Заговор букв - стр. 39
Это действительно последнее объяснение с музой, последнее осмысление своей поэтической роли. Здесь Некрасов уже не рисует себя в виде безвинного страдальца; но все признаваемые грехи, вся смиренная готовность к страданию, в том числе и безвинному, оборачивается финальной гордыней и ощущением избранности. Как и в предыдущем стихотворении, первые строки риторичны и являются скорее рифмованной публицистикой, зато последние три, воссоздающие все тот же образ Музы, несущей крест, представляют собой истинно поэтическую картину, не отпускавшую Некрасова с молодости и постоянно воспроизводимую им. Ключевым – и новым – словом, которое вводит Некрасов, стало слово «любовь». В стихотворении «Вчерашний день…» вдохновение подавалось как катарсис, невозможный без страдания (и сострадания); в «Безвестен я…» констатировалась смерть вдохновения; здесь, умирая, поэт говорит о заимствованной им у христианства, но решительно переиначенной ценности – сострадательной любви к вдохновению, немыслимому вне страдания. Это то самое «прочное» дело, под которым «струится кровь», как писал сам Некрасов, и то состояние, в котором «кончается искусство, и дышат почва и судьба», как сформулировал Пастернак. Поэзия Некрасова – это гигантский миф о жизни как страдании (его можно свести к политической идее о страдании народа, но можно и не сводить). Предельный образ страдания в культуре – страсти Христа. Не удивительно, что, постепенно двигаясь к этому образу, Некрасов наполняет его нерелигиозным содержанием, оставляя самое ценное, общечеловеческое: творчество, жертву, любовь.

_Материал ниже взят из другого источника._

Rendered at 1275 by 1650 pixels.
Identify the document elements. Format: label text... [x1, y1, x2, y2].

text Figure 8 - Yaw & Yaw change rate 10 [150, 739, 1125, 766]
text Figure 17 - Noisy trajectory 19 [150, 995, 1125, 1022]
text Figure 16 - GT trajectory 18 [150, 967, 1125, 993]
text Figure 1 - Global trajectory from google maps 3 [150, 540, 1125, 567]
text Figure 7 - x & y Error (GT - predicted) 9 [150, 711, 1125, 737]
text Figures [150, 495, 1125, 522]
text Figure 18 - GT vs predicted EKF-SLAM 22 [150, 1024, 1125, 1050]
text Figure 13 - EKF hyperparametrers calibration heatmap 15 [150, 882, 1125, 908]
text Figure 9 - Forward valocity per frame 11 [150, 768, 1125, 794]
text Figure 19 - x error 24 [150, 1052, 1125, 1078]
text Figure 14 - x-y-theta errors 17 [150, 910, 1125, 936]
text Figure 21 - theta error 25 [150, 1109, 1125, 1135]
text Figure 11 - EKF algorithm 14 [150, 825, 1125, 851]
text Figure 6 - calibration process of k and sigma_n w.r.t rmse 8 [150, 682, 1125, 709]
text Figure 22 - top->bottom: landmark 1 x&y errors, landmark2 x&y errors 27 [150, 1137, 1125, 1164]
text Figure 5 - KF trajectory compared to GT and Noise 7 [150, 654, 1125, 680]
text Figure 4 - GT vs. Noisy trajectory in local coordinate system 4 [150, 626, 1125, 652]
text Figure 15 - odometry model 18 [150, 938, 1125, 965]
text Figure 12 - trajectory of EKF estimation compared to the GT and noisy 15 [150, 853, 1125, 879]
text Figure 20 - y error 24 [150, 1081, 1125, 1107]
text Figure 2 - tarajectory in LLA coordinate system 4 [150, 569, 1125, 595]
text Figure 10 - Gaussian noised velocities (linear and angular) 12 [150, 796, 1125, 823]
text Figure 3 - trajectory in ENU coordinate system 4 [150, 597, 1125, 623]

Некрасов как автор «Железной дороги»: поэт или гражданин?
Относить или не относить некрасовскую «Железную дорогу» к лирическим произведениям (думаю, лирика в ней все же преобладает над эпическим началом, которое тоже, впрочем, наличествует в виде истории одного незаконченного разговора) – не тот вопрос, который может волновать современного читателя. Гораздо серьезней задача понять, какую эстетическую информацию несут четыре такие разные части этого длинного стихотворения или короткой поэмы, существует ли еще «Железная дорога» как эстетический феномен или превратилась в своего рода поэтический анекдот.

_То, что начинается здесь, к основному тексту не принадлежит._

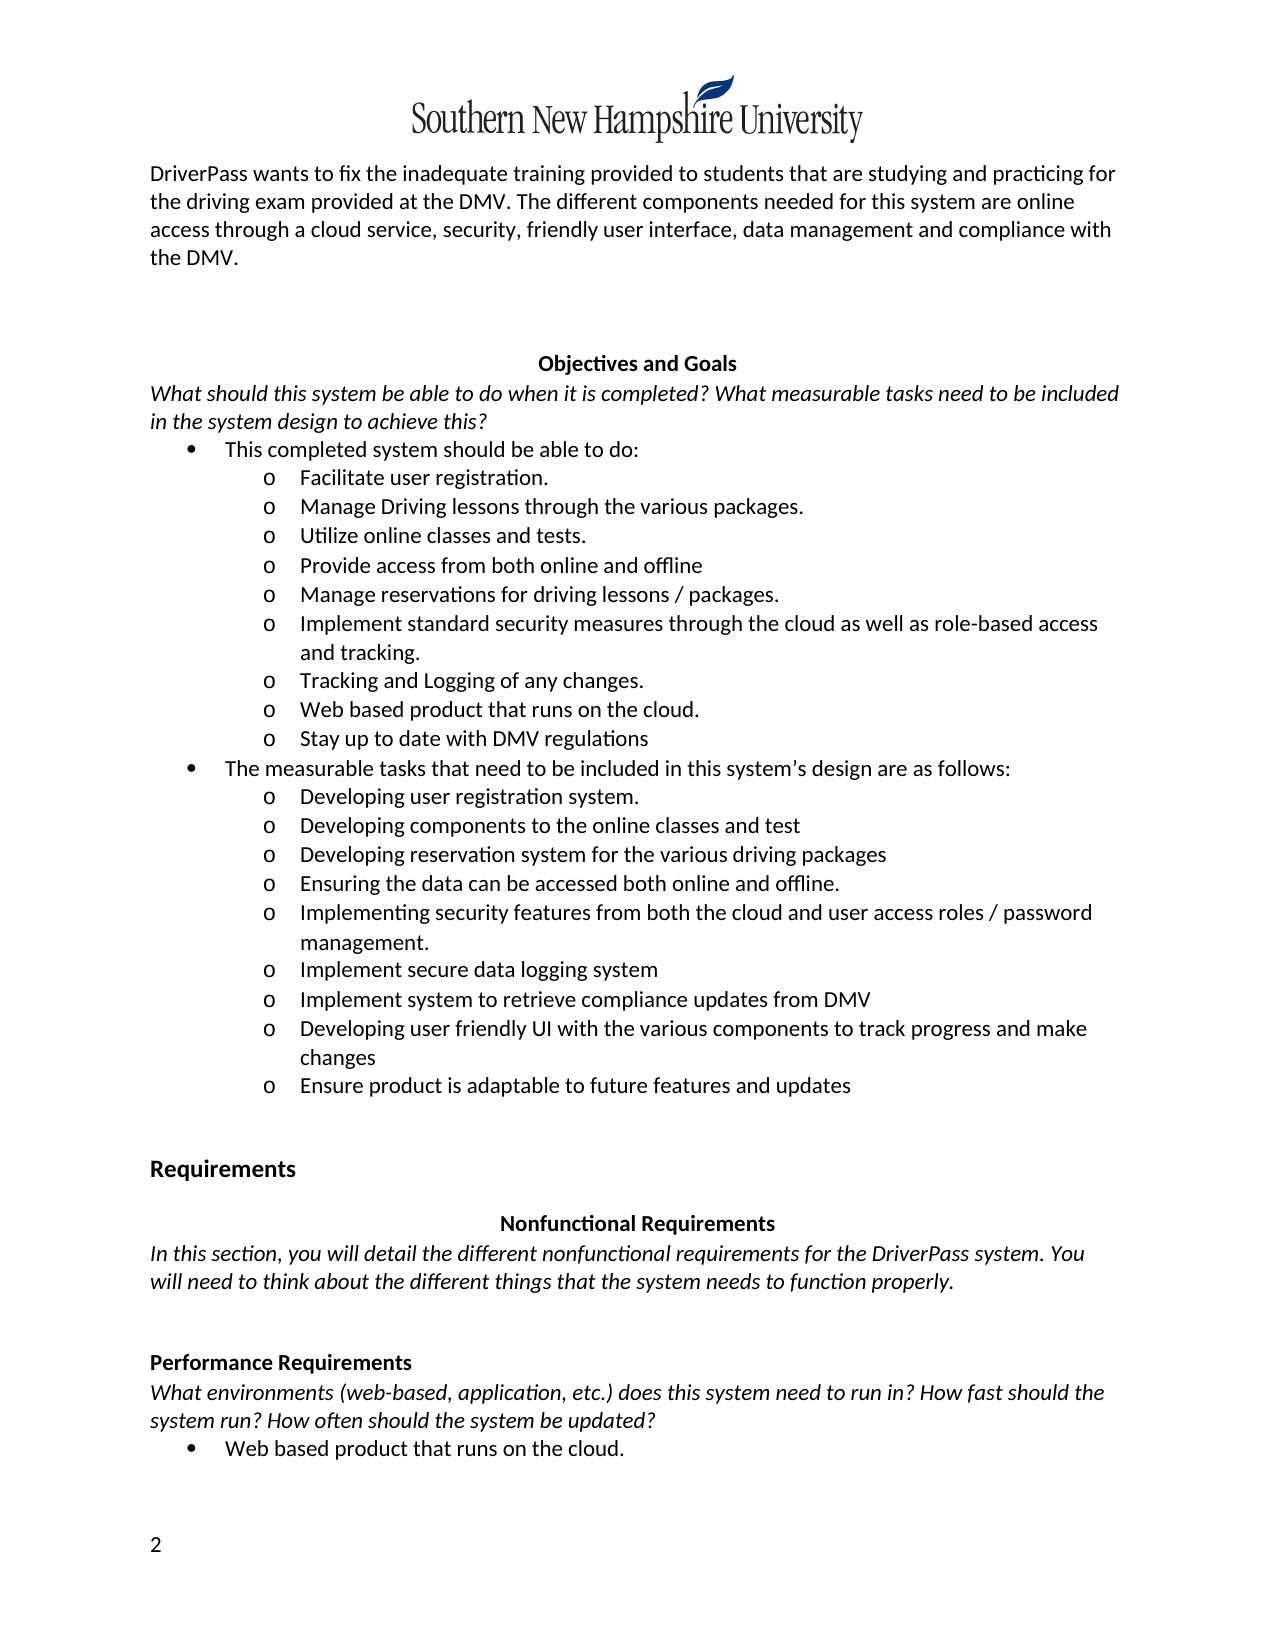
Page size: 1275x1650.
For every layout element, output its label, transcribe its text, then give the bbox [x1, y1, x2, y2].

Анализ начинается с эпиграфа, потому что до прочтения всего текста наполнять каким-то особым смыслом название будет явной натяжкой. К концу стихотворения (или, например, к концу второй части) оно может стать художественно оправданным или остаться простым сообщением темы.
Эпиграф, возможно, действительно подслушанный автором в вагоне (столь же возможно, что и придуманный), говорит о двух вещах: показном демократизме генерала (сам-то он в генеральском пальто, но сынишку нарядил в псевдонародный костюмчик) и его глубоком непонимании роли масс в истории (на вкус Некрасова). Собственно, вопрос о роли личности и народа продолжает быть дискуссионным; в середине же XIX века дело обстояло так: многие историки простодушно отказывались видеть за историей королей и полководцев историю народов, а в пику им у Герцена, Л. Толстого, Некрасова (а из иностранцев – у Маркса) зрела мысль о ведущей роли в истории народа. Зафиксируем, что источником вдохновения Некрасова послужили идейные разногласия с генералом. Наверно, выяснение отношений можно было бы облечь в форму публицистической статьи, но наш автор – поэт, и он уверен, что форма гражданской лирики (нечто среднее между сатирой и одой) тоже отлично подойдет.